Some of these -- such as location and service provider -- are not always accurate (AOL users, roaming users, using the web at work, and many other complexities), but we're only building a best guess, so lets use all of the information at our disposal.



We still need to translate this technical information into user attributes. So what kinds of guesses might we make about a user, from this information? Here are some starting points to get you thinking (again, these are not meant to be 100% accurate, but "the user is more likely to fall in this segment if they match this data"). Apologies if some of these seem to be based on groan-worthy stereotypes, but much of this comes from real evidence.




  • Affluent Users

    • HTTP Request > Browser > Platform > Mac

    • HTTP Request > IP Address > Location > Urban centre

    • Javascript > Screen Information > Resolution > High




  • Female Users

    • HTTP Request > Browser > Product > NOT Firefox

    • HTTP Request > Referrer > Website > Yahoo/AOL/Ask Jeeves

    • Click Stream > Content Viewed > Type of content > Female targeted content




  • Younger Users

    • Click Stream > Searches performed > Boolean search performed

    • Javascript > Screen Information > Resolution > NOT Low

    • Click Stream > Timing Information > Short time between clicks





What other rules might exist for matching a particular demographic? I have some thoughts, but these are currently based on my limited view of the world, rather than hard statistics (e.g. If you are browsing early in the morning, are you more likely to be male/young? If you have an old browser version, are you more likely to be less computer literate/older?).

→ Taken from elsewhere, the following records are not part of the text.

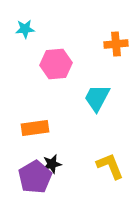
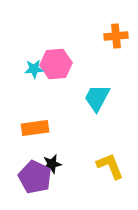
cyan star: moved 9 px right, 40 px down
orange cross: moved 8 px up
purple pentagon: rotated 16 degrees counterclockwise
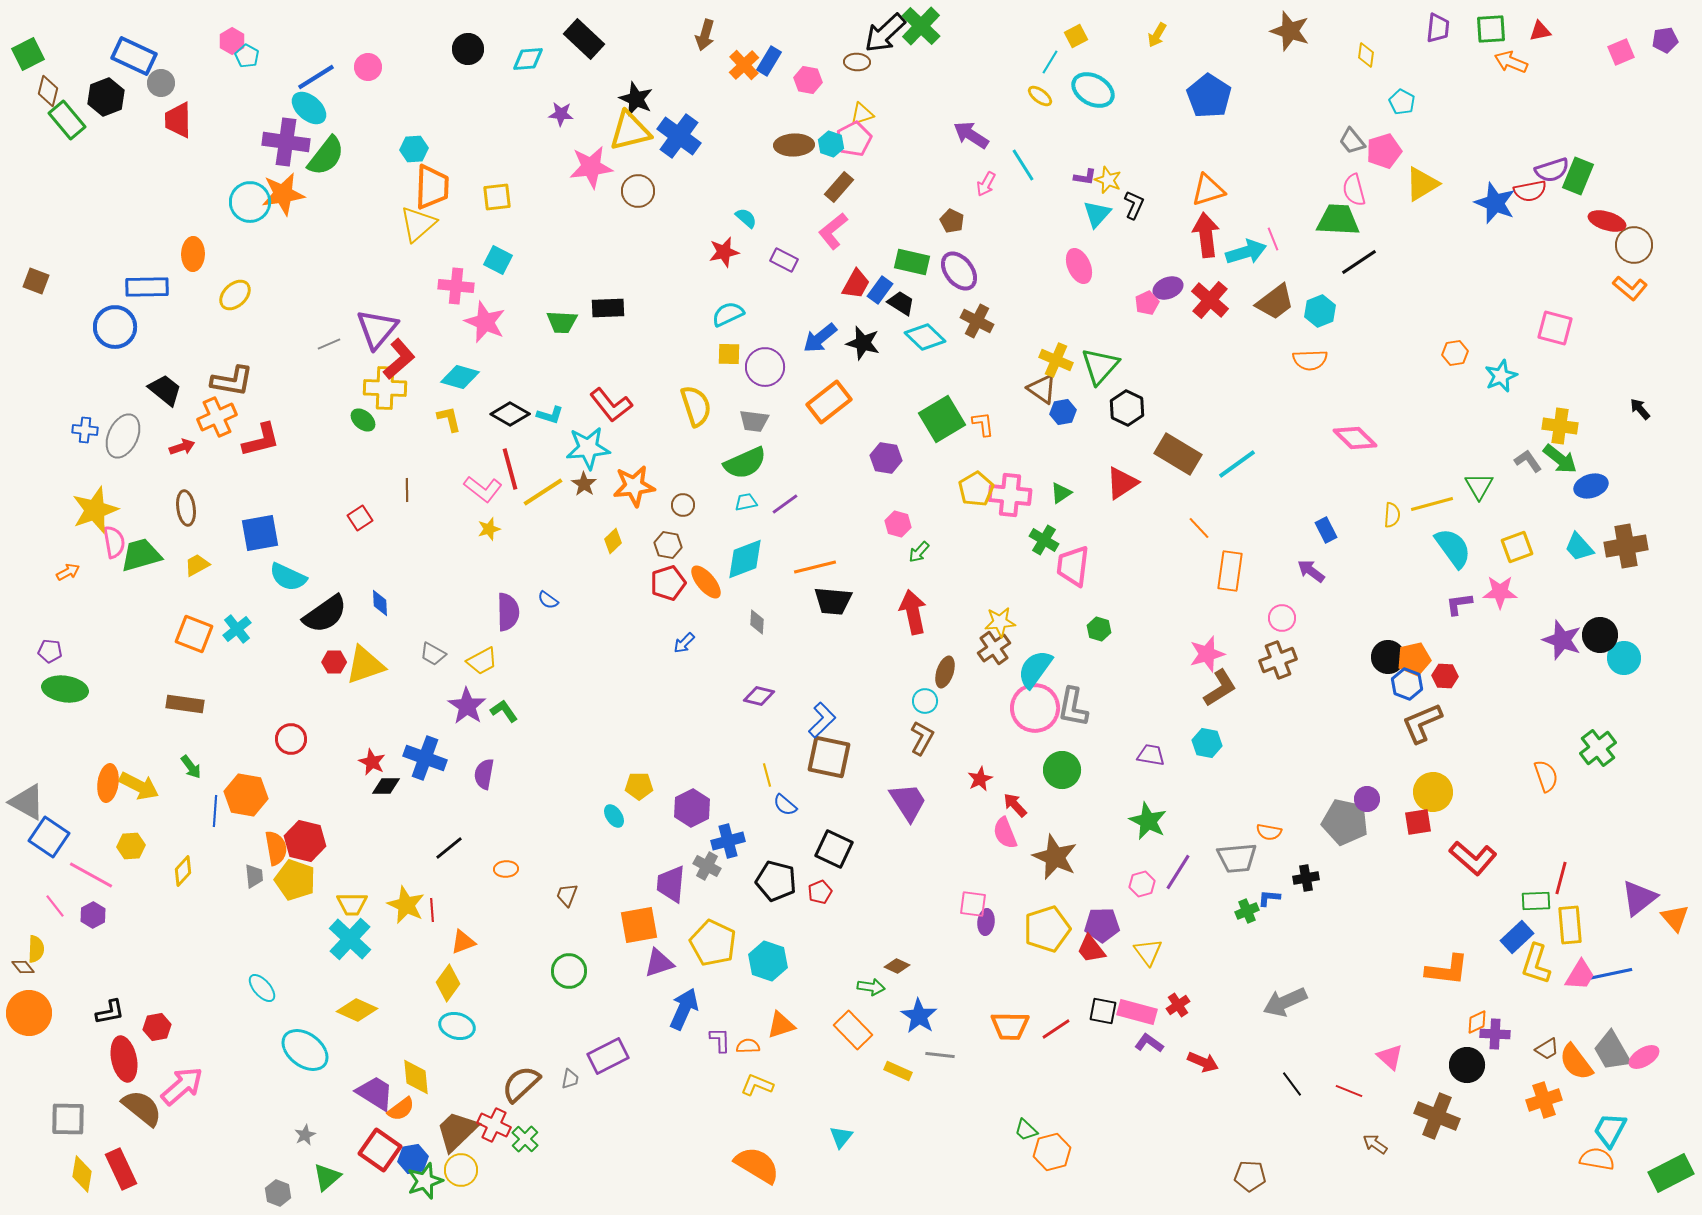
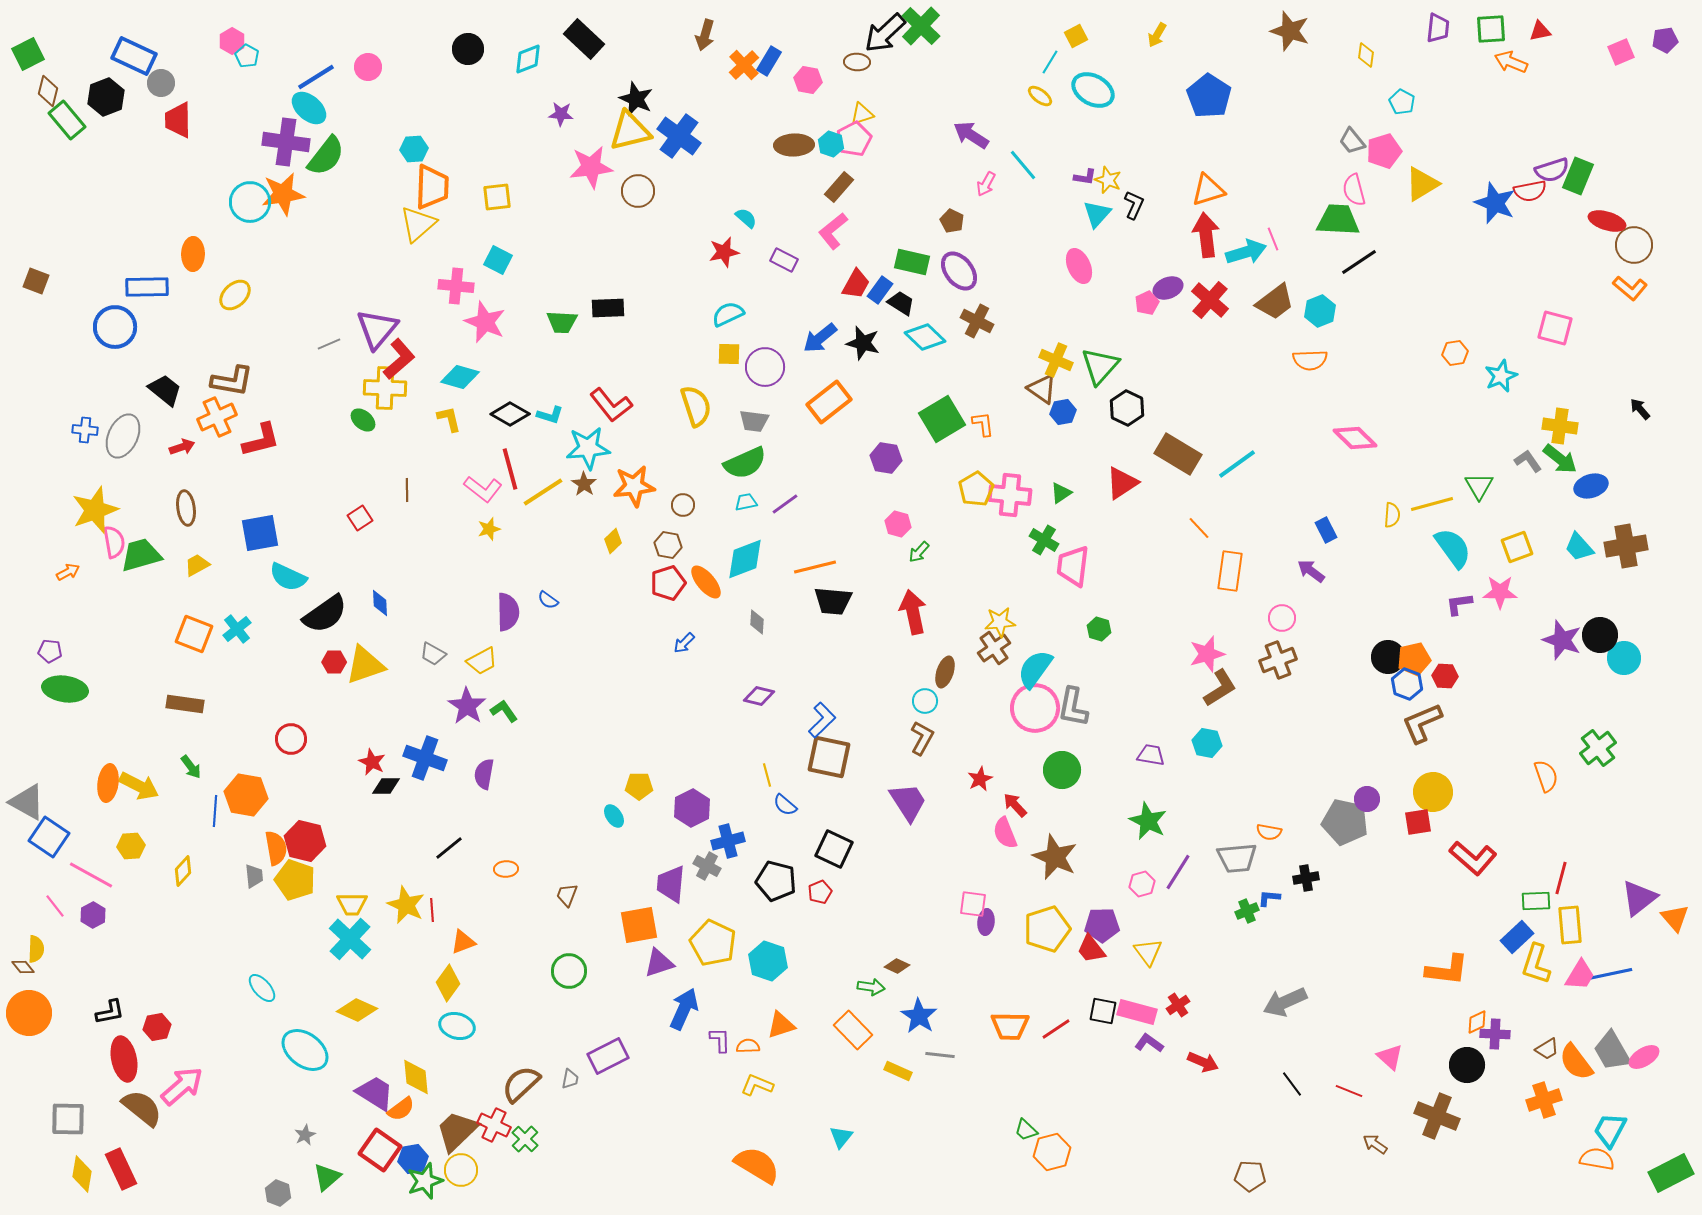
cyan diamond at (528, 59): rotated 16 degrees counterclockwise
cyan line at (1023, 165): rotated 8 degrees counterclockwise
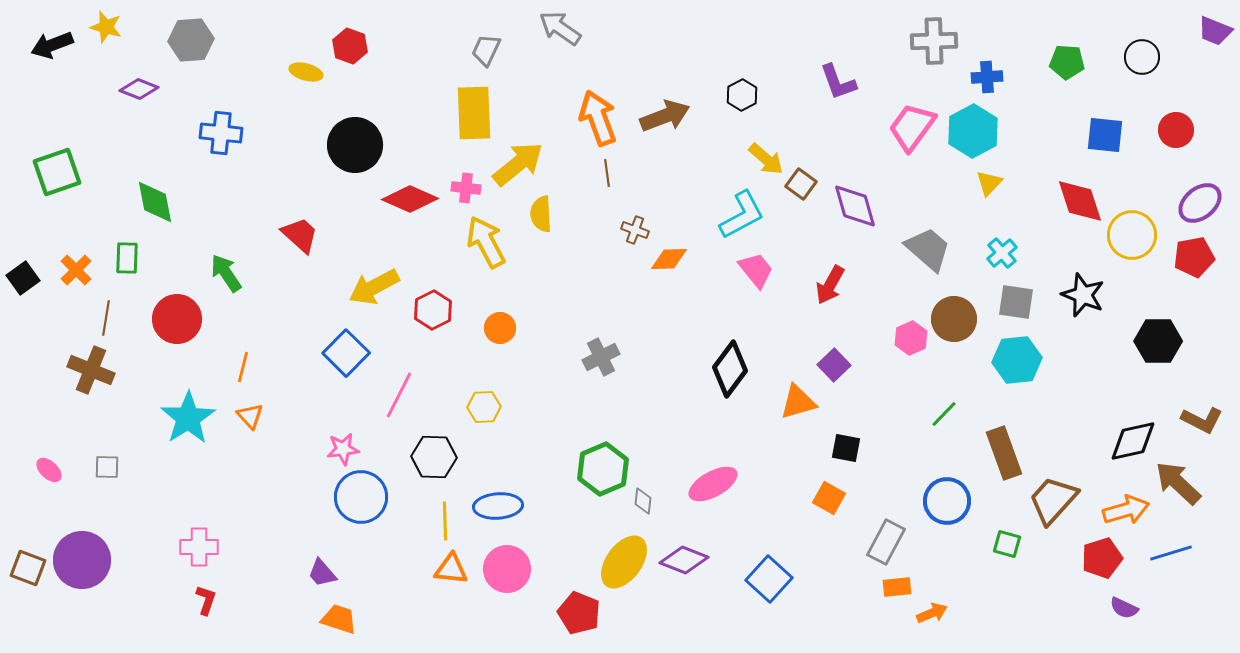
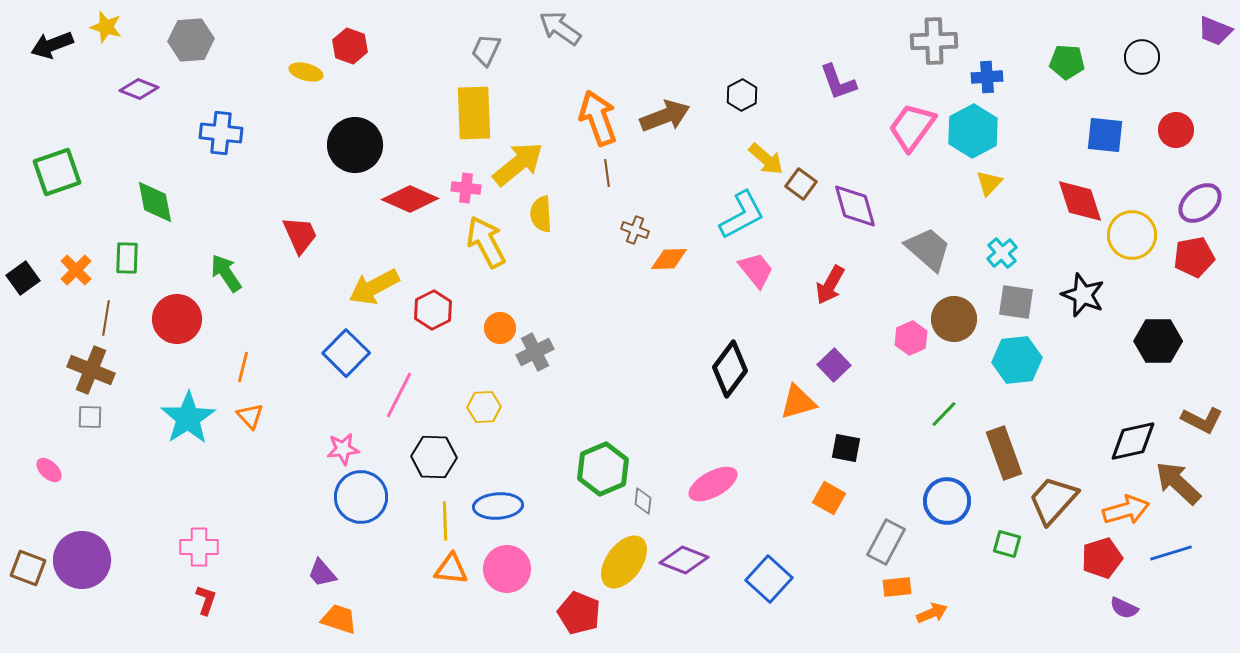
red trapezoid at (300, 235): rotated 24 degrees clockwise
gray cross at (601, 357): moved 66 px left, 5 px up
gray square at (107, 467): moved 17 px left, 50 px up
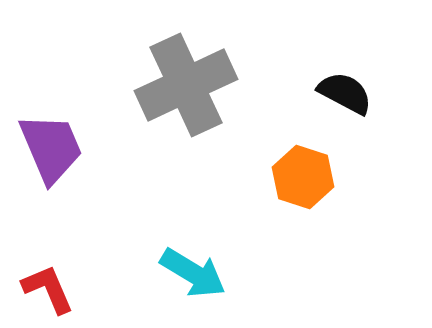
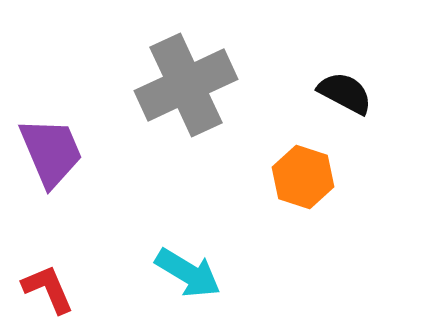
purple trapezoid: moved 4 px down
cyan arrow: moved 5 px left
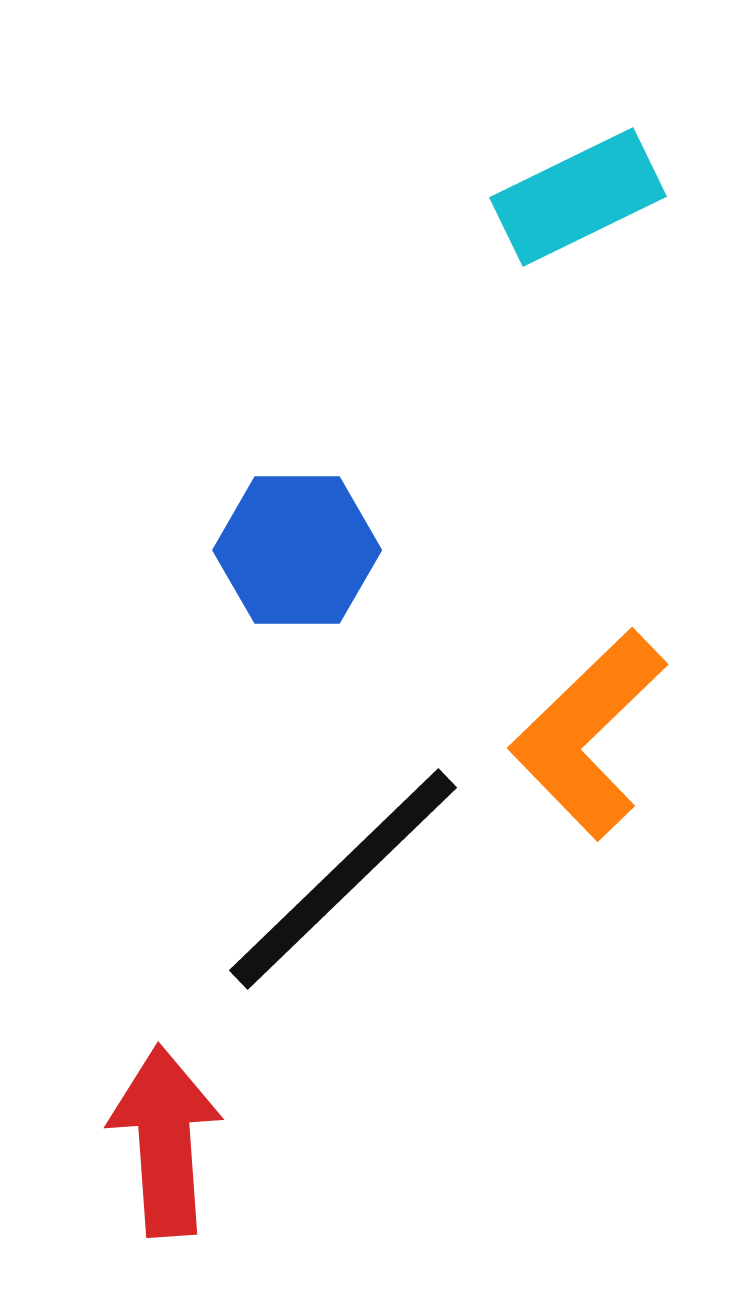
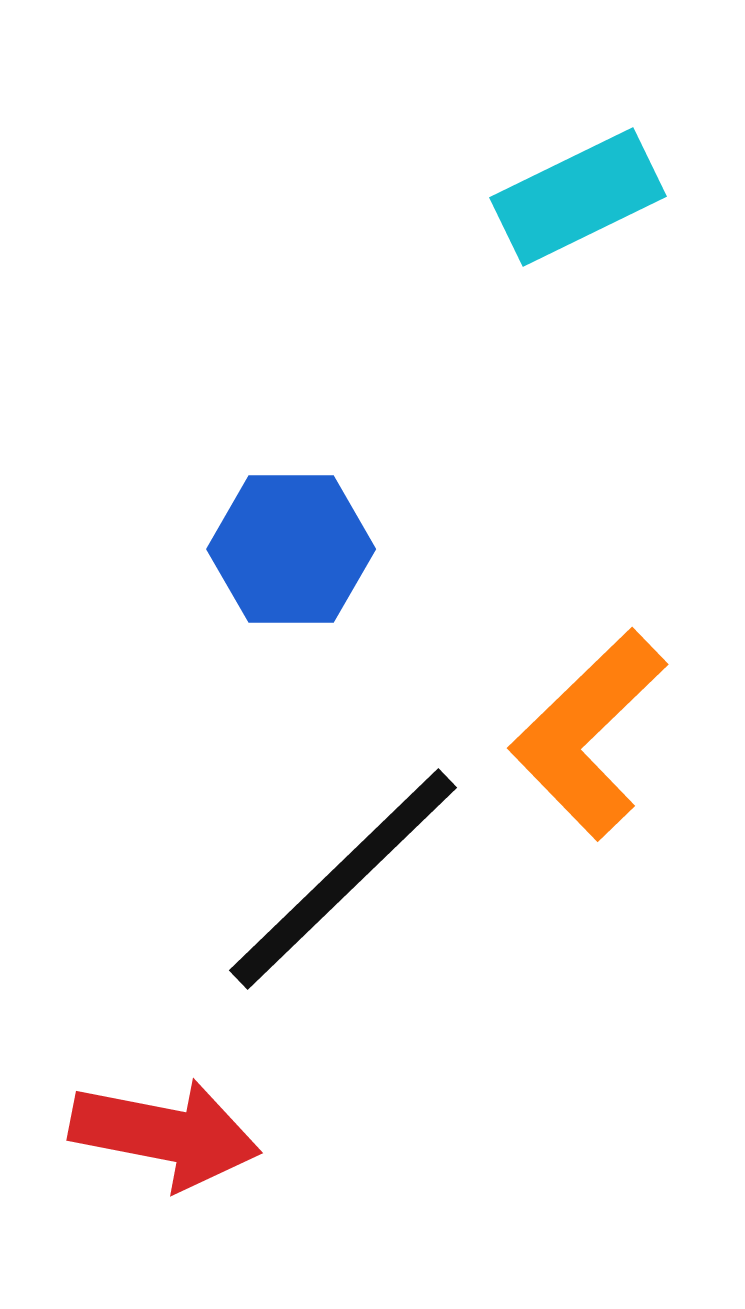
blue hexagon: moved 6 px left, 1 px up
red arrow: moved 7 px up; rotated 105 degrees clockwise
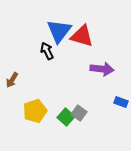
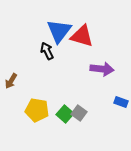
brown arrow: moved 1 px left, 1 px down
yellow pentagon: moved 2 px right, 1 px up; rotated 30 degrees clockwise
green square: moved 1 px left, 3 px up
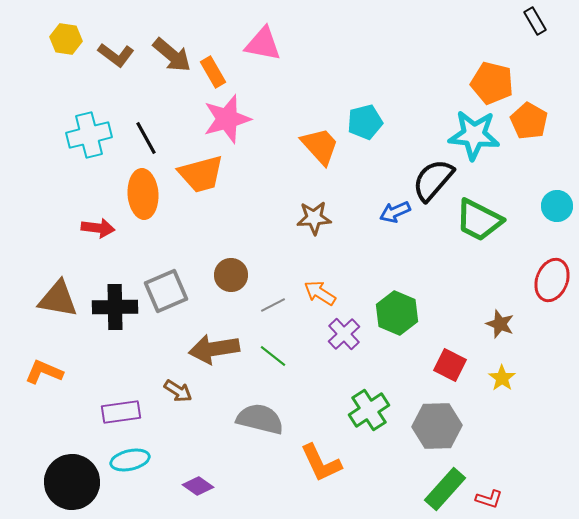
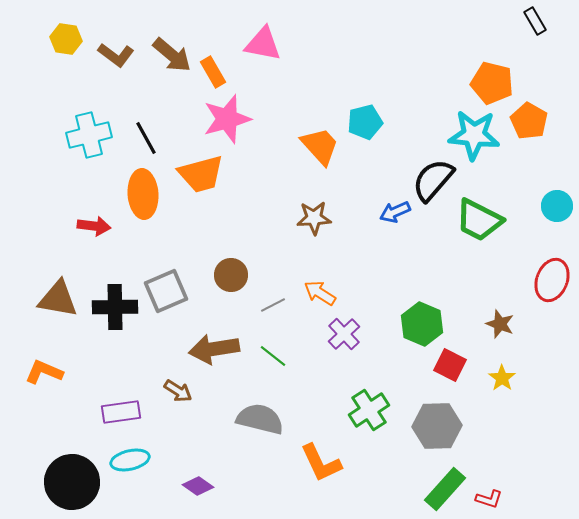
red arrow at (98, 228): moved 4 px left, 2 px up
green hexagon at (397, 313): moved 25 px right, 11 px down
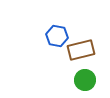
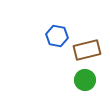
brown rectangle: moved 6 px right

Depending on the type of content on your site, it is sometimes relatively straightforward to only use a small subset (the type of content viewed) of this available information to build up an accurate profile. Amazon is an obvious example. If you browse the music of Kelly Clarkson and Avril Lavigne, the system will probably assume you are a white, middle class teenage girl who is in the middle of a temporary and short-lived attempt to 'rock out', whilst completely missing the point of rebellion. Look at Dixie Chicks and Green Day, and the communist left-wing checkbox will be ticked and an automatic email to the White House triggered. On the other hand, if you've been looking at The Flaming Lips and The Decemberists, then it could assume that you are highly intelligent, witty, with a deep cultural and political understanding of the world and a bright and happy future ahead of you.